Behind and Beyond the Screen: Neural Differences Between Live vs. Video-Based Action Perception Under Attentional Load
Cakmakci, E. A.; Oral, S.; Urgen, B. A.
Show abstract
Perceiving others actions is essential for survival, interaction, and communication, yet most neuroscience studies rely on 2D videos or images that lack the presence and social affordances of real actions. This limits our understanding of real-world action perception and the development of neurally grounded models. Here, we directly compare behavioral and neural responses to real (live) versus video-based actions. Using a novel experimental setup (Pekcetin et al. 2023), we conducted a two-session EEG study (N = 26) in which participants viewed peripheral actions presented live or via video while performing a central task under low and high attentional load. We examined behavioral performance, mass-univariate ERPs, time-frequency responses, and time-resolved representational similarity (RSA).

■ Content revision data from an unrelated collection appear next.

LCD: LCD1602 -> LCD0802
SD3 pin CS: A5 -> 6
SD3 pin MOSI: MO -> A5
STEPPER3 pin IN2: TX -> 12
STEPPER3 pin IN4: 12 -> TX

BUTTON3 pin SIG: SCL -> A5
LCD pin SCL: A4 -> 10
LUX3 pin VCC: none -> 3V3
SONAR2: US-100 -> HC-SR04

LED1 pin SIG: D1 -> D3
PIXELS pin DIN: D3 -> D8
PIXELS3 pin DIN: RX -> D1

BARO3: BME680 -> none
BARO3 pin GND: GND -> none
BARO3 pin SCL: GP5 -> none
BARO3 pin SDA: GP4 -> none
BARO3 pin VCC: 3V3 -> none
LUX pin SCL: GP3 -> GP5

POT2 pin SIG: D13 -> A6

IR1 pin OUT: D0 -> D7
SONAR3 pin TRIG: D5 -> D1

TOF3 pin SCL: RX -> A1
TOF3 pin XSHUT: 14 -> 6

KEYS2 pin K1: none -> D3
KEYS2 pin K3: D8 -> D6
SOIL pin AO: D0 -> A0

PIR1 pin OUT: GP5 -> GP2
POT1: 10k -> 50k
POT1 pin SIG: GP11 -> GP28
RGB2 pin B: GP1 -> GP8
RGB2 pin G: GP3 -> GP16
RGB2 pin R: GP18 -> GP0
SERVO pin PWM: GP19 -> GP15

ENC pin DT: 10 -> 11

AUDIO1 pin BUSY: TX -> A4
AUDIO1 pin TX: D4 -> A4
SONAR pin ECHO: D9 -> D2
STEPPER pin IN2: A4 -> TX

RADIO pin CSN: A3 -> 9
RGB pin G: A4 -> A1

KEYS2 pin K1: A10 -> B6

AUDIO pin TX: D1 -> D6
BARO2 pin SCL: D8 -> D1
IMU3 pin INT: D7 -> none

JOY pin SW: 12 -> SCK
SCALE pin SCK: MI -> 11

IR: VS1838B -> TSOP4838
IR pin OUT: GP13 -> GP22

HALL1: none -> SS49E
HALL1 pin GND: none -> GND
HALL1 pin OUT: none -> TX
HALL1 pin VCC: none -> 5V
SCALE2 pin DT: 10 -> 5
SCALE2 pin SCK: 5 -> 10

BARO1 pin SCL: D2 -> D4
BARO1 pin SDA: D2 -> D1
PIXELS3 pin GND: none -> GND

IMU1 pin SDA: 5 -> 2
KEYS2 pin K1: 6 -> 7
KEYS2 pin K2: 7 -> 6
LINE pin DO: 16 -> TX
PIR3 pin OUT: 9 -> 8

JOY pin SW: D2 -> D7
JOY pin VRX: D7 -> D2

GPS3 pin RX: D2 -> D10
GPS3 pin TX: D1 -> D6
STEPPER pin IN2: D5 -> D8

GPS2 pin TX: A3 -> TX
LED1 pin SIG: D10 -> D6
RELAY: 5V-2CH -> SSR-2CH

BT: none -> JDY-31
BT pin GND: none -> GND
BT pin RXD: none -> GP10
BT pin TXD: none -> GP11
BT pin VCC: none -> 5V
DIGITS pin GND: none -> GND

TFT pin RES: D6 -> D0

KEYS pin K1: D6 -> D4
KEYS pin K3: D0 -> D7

Behaviorally, real actions imposed a greater cognitive cost than video actions, with the largest "Realness Effect" under high load. ERPs showed reliable Live-Video differences within 150-450 ms after action onset. Time-frequency analyses over occipital and parietal regions revealed weaker alpha (8-12 Hz) and beta (15-25 Hz) suppression for video actions, indicating reduced perceptual engagement. Time-resolved RSA also robustly separated live and video conditions between 250-750 ms. Together, these results show that live actions engage perceptual systems more strongly than their video-based counterparts, underscoring the limitations of screen-mediated paradigms and motivating more ecologically grounded approaches in social and action perception research.